-- Passage to read --
>>>>
From: The Encyclopedia of Canada's Peoples/Hungarians/Nandor F. Dreisziger

Throughout the first century of Hungarian immigration to Canada, community life usually revolved around ethnic churches and social clubs. Mutual-benefit associations, the Hungarian-language press, and regional and national federations of Hungarian organizations had more specialized functions.

Mutual-benefit insurance associations responded to urgent needs. Injury, sickness, or death of a wage-earner in the family could bring destitution. For a small sum paid monthly or weekly, participants in mutual-benefit organizations were assured some financial help in case of serious illness, or a lump sum to the family in case of the subscriber’s death. Many Hungarian fraternities and church groups offered such services as a sideline, but some organizations operated only mutual-benefit schemes for Hungarians and, sometimes, other immigrants as well.

Mutual-benefit associations came into being soon after 1900 in the Canadian west. The First Hungarian SickBenefit Society of Lethbridge, Alberta, and the King St Stephen Roman Catholic Sick-Benefit Association of Winnipeg, Manitoba, functioned – without major interruptions – for several decades. In Hamilton, Ontario, the First Hungarian Workers’ Sick-Benefit Association (FHWS-BA) was founded in 1907, and it established branches in other centres. In 1926 one branch broke away and set up the Hungarian Sick-Benefit Association of Brantford (HS-BAB). Soon thereafter both bodies reorganized themselves. In Hamilton there emerged the Canadian Hungarian Sick-Benefit Federation (CHS-BF), and in Brantford the Eastern Canadian Sick-Benefit Association (ECS-BA). Both these Ontario-based organizations set up branches in various parts of Canada. Their rivalry was fuelled by an intensifying ideological divide: the Hamilton group came under leftist influence, while non-radical Hungarians gravitated towards the Brantford organization.

Conditions in the Depression favoured the Hamilton group, whose leftist propaganda attracted many new members disgruntled at economic and social conditions. As non-Magyar immigrants also joined, the organization renamed itself the Independent Sick-Benefit Federation. In the early 1940s the predominantly Hungarian chapters formed the Kossuth Sick-Benefit Federation (KS-BF) within the larger organization. In many communities the KS-BF’s members set up workers’ clubs that focused on social activities. As members grew older, many gradually abandoned active involvement.
<<<<
-- Record set --
>>>>
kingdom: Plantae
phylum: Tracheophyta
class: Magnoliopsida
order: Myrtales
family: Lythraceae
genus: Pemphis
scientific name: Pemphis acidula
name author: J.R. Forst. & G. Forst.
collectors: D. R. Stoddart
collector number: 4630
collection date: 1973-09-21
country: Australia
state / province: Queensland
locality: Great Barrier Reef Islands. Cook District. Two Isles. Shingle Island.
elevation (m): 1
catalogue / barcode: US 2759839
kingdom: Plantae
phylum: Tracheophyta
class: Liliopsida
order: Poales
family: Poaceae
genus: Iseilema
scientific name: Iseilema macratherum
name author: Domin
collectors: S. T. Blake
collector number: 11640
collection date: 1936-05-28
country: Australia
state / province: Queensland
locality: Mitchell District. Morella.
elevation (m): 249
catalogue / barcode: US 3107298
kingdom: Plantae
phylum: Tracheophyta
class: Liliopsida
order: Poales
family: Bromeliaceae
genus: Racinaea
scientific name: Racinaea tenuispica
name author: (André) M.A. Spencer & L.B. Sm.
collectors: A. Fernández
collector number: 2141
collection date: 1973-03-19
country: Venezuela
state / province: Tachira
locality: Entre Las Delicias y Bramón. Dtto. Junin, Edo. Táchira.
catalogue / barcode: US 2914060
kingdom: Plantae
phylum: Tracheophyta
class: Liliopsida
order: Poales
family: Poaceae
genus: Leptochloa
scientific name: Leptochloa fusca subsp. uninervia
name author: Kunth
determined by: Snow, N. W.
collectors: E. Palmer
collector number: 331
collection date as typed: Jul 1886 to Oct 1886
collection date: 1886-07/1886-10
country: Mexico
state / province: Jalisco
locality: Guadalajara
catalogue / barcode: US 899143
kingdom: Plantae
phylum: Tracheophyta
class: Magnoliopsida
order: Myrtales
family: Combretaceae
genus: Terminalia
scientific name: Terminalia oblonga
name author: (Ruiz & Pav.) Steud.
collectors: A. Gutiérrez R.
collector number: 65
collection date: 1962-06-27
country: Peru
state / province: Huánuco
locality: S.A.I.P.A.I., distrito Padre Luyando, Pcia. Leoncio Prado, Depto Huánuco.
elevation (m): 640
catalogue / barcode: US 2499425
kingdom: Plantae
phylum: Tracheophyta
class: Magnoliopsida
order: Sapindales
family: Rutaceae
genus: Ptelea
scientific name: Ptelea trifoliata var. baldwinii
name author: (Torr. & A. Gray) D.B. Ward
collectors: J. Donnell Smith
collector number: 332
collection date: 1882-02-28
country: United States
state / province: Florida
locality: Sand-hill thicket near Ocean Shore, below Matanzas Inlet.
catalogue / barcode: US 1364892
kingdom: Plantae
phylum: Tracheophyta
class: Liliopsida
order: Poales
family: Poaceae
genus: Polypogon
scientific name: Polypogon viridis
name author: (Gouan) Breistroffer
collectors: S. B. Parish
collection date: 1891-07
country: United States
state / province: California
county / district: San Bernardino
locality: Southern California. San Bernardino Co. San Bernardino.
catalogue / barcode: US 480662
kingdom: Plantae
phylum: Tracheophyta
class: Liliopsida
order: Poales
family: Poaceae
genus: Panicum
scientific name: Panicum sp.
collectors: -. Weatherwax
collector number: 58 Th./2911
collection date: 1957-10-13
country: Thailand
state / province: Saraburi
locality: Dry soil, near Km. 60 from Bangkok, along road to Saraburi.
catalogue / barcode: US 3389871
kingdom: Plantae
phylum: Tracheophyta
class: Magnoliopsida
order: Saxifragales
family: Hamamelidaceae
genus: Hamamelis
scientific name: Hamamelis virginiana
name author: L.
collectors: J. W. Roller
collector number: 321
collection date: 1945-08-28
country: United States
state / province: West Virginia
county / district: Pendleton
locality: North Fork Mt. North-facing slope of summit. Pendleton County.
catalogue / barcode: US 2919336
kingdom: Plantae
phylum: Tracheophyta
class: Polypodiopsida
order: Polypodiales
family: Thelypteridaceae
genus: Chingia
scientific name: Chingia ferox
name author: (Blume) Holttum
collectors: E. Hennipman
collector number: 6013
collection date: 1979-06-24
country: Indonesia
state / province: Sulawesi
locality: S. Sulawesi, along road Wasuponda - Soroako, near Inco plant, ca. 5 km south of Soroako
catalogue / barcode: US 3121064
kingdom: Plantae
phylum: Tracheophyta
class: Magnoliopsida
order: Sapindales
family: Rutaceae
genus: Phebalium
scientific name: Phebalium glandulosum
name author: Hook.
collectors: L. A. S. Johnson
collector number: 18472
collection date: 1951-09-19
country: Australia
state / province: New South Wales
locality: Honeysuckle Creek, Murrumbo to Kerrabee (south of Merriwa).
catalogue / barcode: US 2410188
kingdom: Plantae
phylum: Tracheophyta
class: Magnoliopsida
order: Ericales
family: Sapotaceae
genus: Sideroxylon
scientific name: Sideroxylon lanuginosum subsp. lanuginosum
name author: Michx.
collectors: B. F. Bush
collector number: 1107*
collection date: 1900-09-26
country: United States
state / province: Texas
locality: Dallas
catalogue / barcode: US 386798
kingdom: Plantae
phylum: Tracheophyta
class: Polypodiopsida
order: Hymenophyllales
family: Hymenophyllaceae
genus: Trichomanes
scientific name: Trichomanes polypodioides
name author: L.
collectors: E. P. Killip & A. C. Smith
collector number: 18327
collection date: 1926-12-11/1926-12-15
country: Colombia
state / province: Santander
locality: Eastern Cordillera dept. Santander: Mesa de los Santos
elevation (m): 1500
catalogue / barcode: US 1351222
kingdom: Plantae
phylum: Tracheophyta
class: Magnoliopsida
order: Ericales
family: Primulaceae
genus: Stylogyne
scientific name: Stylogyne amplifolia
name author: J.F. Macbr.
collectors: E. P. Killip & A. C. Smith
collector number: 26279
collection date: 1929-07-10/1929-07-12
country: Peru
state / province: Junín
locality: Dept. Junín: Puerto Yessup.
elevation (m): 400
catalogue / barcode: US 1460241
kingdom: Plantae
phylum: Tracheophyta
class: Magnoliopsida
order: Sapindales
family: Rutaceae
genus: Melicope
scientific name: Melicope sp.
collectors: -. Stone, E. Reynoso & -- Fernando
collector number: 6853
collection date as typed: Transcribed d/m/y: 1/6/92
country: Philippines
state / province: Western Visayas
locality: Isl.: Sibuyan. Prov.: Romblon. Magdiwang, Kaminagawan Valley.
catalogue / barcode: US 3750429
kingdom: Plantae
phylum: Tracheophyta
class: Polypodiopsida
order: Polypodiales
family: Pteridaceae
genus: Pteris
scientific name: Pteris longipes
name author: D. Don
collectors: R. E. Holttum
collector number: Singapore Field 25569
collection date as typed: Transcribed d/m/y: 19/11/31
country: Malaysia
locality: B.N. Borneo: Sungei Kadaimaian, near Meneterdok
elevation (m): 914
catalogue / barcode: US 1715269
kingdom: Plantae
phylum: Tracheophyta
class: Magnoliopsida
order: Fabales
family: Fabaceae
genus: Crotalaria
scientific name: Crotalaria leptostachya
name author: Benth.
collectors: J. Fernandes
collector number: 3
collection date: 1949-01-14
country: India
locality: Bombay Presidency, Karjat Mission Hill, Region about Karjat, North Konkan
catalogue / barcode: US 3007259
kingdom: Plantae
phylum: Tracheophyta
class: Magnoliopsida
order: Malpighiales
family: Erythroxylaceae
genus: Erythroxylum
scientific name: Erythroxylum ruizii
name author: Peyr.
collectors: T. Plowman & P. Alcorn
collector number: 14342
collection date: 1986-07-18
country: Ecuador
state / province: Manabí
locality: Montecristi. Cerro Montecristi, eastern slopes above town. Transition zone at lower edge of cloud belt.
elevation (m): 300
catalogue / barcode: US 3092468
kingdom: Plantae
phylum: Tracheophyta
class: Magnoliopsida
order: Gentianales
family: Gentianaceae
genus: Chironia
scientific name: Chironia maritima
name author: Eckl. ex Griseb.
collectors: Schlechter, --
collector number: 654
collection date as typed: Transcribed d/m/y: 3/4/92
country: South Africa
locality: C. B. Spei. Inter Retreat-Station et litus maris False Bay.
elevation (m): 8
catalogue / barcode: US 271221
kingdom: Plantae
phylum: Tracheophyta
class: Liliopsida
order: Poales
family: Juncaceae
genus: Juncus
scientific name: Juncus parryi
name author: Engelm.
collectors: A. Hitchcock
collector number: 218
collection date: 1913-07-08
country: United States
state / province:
<<<<
-- Your instructions --
Write the next part of the text on Hungarian mutual-benefit associations in Canada, picking up after its final sentence. The records play no part in this exercise.

-- Exercise result --
Not all, or even most, Hungarian Canadians belonged to these mutual-aid organizations. Many clubs and churches operated mutual-benefit schemes, some (such as the Self-Improvement Society of Welland, Ontario) quite successfully. In the 1950s these organizations declined, evidently in response to the emergence of the state-sponsored social safety net for all Canadians and insurance plans offered by private companies. Nevertheless, many continued to function as credit unions.

In localities with no organized religious life, secular social clubs provided entertainment and catered to cultural and economic needs, especially in working-class communities. During the Depression the Communist Party began spreading its ideas among Hungarian workers. In Hungarian leftist associations political activity was almost a sideline; the groups had excursions, suppers, dances, and amateur theatre productions much in the manner of the churches or non-Communist clubs.

After 1945 the influence of the leftist associations gradually declined, but lay organizations emerged to cater to professions such as engineers, journalists, foresters, agronomists, and doctors. These bodies, too, sponsored entertainment and cultural events. Each stream of newcomers established its own lay clubs and circles. The tendency towards organizational fragmentation – and consequently the keen competition for members – persisted well into the 1980s.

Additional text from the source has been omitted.